鏡開き

鏡開きってなにをするの?

お正月の間、床の間や神棚に正月飾りとして飾っていた鏡餅。鏡開きとは、この鏡餅を一定の期間飾った後に、無病息災を祈願して食べる行事です(1月11日ごろ)。お餅はいろいろな食べ方がありますが、鏡餅には特別な食べ方があるのでしょうか。由緒正しい食べ方とは?
鏡開きは古くからおこなわれており、由来があり、おもちの分け方にも理由があります。お正月という日本の新年を祝う期間の縁起物として、食べ方を覚えて、子どもたちに伝えてみませんか。美味しいおもちのことですから、きっと思い出に残るはずです。

CONTENTS
1. 鏡開きの日取り
2. 鏡開きをする意味
3. 鏡餅を食べましょう

1. 鏡開きの日取り

鏡開きは「年神様(としがみさま)」をお迎えしている期間「松の内」(関東地方では1月7日まで、京都府周辺では15日の小正月までを指すことが多い)以降で、お正月飾りの片付けも大方終わった1月11日頃に行う、というのが一般的です。
江戸時代は、松の内が1月15日頃まであり、1月20日近辺に鏡開きが行われていました。しかし3代将軍の徳川家光が亡くなったのが4月20日で、その月命日となる20日を避けるようになり、現在の1月11日から15日の間に行うのが一般的になりました。

地域によって異なる
鏡開きの日取り

鏡開きは地域によって行う日が違います。1月11日というのは関東や北海道、九州エリアで、関西では15~20日の場合が多いようです。
ちなみに、鏡餅を含むお正月飾りの飾り初めの時期は、「正月事始め」である12月13日以降とされています。なかでも、末広がりの八がつく12月28日に飾るのが良いとされています。

2. 鏡開きをする意味

お餅は平安時代の頃から神様の魂を宿す神聖な食べ物とされてきました。神様の魂を食べることで神様から力を分けていただき、活力とする。そして、その丸い形から「夫婦や家族の円満」や家族の健康と活躍を祈る、といった意味があります。
鏡開きで餅を割ったものを「御年魂」といい、これが「御年玉(おとしだま)」の語源となったという説もあります。

 歴史 

鏡開きの始まりは武家から

鏡開き、あるいは鏡餅の歴史をひも解くと、室町時代に始まったといわれています。
当時、武家では、お正月に床の間に鎧や兜(=具足)などを飾る習慣があり、その近くに「具足餅(ぐそくもち)」をお供えし、お正月の終わりに割って食べる文化があったそうです。江戸時代以降、これが武家だけでなく一般庶民にも広がり、やがて現代のような「神棚に飾ってから食べる」といったやり方が定着するようになりました

鏡開きの食べ方

  • 松の内は神様の依り代であるので、鏡餅は松の内が終わってから食べましょう。
  • 神様が宿った大事な「お年たま(魂)」なので、開いたときに出る欠片も残さず食べましょう。
  • 大きな鏡餅の場合は、手で割るか、木槌や小槌で叩いて割りましょう。(乾燥したお餅の場合。実際にパック詰めされた大きな鏡餅は、包丁でないと分けるのは難しいです。大根に刃を通すと、包丁の切れを保ちながらお餅を開くことができます。)

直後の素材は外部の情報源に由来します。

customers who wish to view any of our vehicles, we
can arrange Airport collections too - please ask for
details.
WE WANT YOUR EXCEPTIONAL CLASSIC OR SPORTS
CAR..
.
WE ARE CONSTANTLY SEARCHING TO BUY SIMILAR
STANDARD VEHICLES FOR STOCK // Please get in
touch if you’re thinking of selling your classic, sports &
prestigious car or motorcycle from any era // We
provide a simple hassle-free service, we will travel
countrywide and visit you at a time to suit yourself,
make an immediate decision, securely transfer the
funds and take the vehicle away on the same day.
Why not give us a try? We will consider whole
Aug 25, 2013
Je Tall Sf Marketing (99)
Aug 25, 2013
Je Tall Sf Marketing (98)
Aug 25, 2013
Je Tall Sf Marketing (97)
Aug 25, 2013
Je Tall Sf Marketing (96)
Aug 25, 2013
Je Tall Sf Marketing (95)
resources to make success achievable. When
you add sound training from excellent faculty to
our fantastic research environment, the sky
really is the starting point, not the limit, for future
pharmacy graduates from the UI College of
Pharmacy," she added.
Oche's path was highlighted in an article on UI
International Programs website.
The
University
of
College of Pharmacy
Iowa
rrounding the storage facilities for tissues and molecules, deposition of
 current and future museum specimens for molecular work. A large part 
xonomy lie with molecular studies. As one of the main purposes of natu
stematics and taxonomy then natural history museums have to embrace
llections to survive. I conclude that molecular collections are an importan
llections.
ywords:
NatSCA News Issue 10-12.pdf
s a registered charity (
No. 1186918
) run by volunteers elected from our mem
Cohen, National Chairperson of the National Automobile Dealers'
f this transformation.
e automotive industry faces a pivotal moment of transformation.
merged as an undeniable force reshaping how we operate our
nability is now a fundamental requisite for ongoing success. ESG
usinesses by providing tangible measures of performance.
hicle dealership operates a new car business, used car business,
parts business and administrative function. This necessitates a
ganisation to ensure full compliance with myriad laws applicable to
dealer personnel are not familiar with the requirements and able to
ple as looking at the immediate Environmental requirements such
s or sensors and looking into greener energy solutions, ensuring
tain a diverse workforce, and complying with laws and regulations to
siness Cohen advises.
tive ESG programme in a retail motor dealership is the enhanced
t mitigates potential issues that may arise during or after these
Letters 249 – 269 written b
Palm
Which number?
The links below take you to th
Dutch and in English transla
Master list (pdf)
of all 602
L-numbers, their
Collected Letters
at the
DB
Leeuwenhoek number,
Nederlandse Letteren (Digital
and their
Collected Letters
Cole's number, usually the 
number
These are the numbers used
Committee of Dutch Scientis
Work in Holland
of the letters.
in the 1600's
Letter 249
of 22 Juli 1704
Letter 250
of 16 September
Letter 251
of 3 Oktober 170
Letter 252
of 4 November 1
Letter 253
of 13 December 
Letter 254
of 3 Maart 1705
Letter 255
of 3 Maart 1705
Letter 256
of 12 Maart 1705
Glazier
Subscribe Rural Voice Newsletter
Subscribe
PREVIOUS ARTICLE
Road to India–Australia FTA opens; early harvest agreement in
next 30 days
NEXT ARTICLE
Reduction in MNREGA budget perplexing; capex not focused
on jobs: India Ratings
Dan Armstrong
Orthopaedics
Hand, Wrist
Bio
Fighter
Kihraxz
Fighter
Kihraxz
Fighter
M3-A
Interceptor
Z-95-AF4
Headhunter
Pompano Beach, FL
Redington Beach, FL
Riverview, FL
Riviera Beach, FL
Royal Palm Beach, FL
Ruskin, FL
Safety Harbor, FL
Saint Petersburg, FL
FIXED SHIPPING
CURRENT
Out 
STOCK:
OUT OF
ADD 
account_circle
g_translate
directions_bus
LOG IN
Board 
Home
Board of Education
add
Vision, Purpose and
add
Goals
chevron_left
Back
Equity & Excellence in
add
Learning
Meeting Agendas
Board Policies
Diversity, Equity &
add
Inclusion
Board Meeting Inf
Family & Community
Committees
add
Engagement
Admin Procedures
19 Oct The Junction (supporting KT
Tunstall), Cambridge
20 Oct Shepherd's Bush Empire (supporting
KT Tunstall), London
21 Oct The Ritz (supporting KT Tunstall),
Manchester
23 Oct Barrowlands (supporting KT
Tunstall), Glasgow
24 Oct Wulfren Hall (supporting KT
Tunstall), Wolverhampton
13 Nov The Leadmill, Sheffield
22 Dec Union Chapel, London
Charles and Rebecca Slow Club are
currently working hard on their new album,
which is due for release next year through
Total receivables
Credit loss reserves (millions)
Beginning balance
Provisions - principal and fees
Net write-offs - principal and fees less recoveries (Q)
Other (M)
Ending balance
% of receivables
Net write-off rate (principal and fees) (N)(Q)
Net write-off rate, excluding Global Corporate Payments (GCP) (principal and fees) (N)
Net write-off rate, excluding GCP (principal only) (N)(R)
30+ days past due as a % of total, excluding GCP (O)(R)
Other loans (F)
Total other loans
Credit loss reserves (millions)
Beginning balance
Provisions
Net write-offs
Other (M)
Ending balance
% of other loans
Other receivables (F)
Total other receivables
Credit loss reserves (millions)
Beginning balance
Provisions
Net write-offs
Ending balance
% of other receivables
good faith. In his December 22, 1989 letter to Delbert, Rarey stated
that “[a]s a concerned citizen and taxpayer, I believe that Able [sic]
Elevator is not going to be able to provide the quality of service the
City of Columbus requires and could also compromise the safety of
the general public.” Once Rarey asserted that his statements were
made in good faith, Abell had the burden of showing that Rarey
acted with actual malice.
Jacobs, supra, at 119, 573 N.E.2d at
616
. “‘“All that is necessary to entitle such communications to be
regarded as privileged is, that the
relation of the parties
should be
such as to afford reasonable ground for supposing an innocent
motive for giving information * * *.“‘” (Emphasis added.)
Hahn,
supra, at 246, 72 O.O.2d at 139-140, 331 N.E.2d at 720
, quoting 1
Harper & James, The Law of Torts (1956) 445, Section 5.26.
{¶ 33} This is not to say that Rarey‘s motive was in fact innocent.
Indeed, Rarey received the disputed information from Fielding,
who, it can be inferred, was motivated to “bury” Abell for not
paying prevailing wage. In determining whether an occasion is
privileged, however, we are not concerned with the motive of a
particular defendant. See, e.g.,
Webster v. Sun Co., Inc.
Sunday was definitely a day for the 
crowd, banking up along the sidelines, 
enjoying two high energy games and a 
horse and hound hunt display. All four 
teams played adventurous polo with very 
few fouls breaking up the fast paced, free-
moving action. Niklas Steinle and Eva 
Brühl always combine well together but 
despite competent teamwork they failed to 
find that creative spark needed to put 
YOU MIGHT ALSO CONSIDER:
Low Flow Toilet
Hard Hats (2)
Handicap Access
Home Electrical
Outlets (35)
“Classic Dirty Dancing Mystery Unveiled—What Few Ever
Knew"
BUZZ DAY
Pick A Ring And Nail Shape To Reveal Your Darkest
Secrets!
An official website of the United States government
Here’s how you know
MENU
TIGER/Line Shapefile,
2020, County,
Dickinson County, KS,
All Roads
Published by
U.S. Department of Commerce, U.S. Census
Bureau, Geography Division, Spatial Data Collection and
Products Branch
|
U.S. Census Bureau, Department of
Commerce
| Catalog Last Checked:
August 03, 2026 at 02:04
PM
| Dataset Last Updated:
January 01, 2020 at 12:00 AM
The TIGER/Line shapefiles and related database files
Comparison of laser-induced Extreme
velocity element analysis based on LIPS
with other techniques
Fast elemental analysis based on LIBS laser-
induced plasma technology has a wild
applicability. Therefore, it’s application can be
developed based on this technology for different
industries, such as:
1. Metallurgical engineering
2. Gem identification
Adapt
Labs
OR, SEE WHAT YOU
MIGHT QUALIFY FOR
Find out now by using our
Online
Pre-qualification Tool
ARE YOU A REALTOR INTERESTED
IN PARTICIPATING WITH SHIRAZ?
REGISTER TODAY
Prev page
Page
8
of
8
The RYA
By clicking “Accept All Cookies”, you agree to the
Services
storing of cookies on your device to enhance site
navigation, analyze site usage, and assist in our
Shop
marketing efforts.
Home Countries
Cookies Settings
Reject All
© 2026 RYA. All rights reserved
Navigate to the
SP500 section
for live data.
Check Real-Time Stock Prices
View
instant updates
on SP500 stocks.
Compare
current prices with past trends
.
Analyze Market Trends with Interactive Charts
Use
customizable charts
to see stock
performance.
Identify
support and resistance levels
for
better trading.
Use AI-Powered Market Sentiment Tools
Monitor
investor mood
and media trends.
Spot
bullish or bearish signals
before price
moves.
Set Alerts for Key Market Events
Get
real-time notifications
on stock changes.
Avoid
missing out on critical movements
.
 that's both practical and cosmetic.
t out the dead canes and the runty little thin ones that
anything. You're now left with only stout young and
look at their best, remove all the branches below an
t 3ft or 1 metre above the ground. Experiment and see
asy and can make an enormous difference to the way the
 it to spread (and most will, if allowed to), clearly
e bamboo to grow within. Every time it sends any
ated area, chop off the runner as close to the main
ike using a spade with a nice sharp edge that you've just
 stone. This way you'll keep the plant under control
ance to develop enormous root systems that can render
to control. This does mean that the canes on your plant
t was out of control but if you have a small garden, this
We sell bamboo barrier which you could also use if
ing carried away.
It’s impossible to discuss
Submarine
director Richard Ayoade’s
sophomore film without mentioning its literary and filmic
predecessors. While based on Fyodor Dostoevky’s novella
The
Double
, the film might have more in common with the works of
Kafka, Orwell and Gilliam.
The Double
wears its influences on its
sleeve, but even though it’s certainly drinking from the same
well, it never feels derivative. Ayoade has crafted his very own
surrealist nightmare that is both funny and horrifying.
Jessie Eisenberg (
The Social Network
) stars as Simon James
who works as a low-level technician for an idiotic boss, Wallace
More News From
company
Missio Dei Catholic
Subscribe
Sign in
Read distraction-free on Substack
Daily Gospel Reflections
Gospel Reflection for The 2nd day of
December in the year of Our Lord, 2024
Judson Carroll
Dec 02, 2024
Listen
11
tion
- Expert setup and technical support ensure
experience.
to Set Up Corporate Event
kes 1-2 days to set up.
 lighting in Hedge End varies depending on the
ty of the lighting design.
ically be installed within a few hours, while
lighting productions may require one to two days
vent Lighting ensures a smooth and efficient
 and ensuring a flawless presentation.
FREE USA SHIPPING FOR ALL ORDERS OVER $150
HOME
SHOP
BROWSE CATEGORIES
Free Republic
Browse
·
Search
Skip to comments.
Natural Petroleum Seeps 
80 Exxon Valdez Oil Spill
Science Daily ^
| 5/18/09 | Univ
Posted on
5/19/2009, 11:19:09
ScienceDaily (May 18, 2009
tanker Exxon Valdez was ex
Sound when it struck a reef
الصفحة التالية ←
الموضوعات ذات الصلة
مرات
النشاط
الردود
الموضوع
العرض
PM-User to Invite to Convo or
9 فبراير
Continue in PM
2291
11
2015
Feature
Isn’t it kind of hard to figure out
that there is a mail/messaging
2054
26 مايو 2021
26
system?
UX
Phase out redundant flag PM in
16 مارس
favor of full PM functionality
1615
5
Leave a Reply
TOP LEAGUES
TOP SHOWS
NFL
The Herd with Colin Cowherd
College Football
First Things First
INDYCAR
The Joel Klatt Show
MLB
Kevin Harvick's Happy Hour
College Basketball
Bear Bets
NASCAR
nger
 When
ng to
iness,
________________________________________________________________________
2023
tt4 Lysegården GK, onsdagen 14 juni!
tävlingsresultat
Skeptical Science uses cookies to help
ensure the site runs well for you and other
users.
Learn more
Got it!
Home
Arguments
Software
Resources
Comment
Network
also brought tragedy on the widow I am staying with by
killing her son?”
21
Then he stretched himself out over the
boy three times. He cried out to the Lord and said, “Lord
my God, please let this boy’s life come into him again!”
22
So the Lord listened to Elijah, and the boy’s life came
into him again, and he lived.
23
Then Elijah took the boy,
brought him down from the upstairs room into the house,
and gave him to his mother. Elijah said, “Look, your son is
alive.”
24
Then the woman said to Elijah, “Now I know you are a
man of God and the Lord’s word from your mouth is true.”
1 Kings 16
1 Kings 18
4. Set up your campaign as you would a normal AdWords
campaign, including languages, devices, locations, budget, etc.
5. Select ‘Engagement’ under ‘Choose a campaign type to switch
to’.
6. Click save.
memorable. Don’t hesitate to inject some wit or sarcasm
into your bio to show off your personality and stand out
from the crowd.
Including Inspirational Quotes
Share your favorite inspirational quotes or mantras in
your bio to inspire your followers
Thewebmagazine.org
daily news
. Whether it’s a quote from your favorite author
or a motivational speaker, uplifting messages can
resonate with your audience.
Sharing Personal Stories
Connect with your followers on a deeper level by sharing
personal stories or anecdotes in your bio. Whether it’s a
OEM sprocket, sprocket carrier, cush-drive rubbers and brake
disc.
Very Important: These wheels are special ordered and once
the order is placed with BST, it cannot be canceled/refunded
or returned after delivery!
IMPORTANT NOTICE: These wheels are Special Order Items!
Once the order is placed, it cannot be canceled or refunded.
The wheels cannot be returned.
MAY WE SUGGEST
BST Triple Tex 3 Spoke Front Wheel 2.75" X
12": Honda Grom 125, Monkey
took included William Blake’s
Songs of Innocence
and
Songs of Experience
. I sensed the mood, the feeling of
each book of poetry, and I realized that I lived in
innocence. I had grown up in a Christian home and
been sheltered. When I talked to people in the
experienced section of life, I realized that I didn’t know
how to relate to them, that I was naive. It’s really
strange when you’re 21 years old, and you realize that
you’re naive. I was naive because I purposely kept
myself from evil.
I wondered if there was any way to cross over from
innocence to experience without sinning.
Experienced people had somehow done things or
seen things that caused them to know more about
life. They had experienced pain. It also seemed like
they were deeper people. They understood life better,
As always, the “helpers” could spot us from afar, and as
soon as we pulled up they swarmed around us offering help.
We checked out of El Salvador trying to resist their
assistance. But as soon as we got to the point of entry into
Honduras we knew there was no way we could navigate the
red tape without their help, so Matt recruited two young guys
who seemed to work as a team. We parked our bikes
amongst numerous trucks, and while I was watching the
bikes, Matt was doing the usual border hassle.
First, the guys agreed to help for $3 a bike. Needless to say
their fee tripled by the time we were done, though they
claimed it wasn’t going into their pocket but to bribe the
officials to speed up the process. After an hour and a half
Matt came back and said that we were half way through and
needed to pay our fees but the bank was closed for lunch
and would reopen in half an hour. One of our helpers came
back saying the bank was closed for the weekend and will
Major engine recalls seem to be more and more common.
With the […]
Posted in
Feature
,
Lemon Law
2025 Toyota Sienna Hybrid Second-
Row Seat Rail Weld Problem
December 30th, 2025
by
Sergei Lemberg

もともとが武家の習わしであった鏡開きなので、包丁などの刃物で鏡餅を切る行為は、切腹を連想させるために禁物とされていました。そして小槌や木槌などで割り砕くのが作法として定着しましたが、「割る」という言い方も縁起物としてはあまりよくないので、末広がりを意味する「開く」が使われるようになり、「鏡開き」になったのです。

3. 鏡餅のレシピ

鏡開きで割った鏡餅は残さず大事にいただきましょう。食べ方は自由なので、いろいろなお餅のレシピを取り入れてみましょう。

お雑煮

市販の鏡餅は大きさがいろいろあります。鏡開きで食べやすい大きさに開いてから、お雑煮などに使いましょう。焼いたり、水にくぐらせて電子レンジを使ったりしてお餅を柔らかくして調理しましょう。

お汁粉

ゆでた小豆の缶詰を使うと簡単にお汁粉をつくることができます。砂糖の甘みを引き立たせたい時は、小豆に塩を入れると味が引き締まります。

かきもち

天日で干した鏡餅の欠片を油でからりと揚げて、塩をかけたり、熱いうちに砂糖醤油に絡めると、美味しいサクサクのかきもちができあがります。

お正月の間、神棚や床の間にお供えして存在感の高い鏡餅。神様(の魂)がそこに宿っていると思うと、なんだか身の引き締まる思いがします。お正月が終わり新年の事始めとしても位置づけられる鏡開き。行事を締めくくる「お餅を食べる」ことも含めて、お子様とその意味を考えたり、感じたりしながら楽しめるお正月行事です。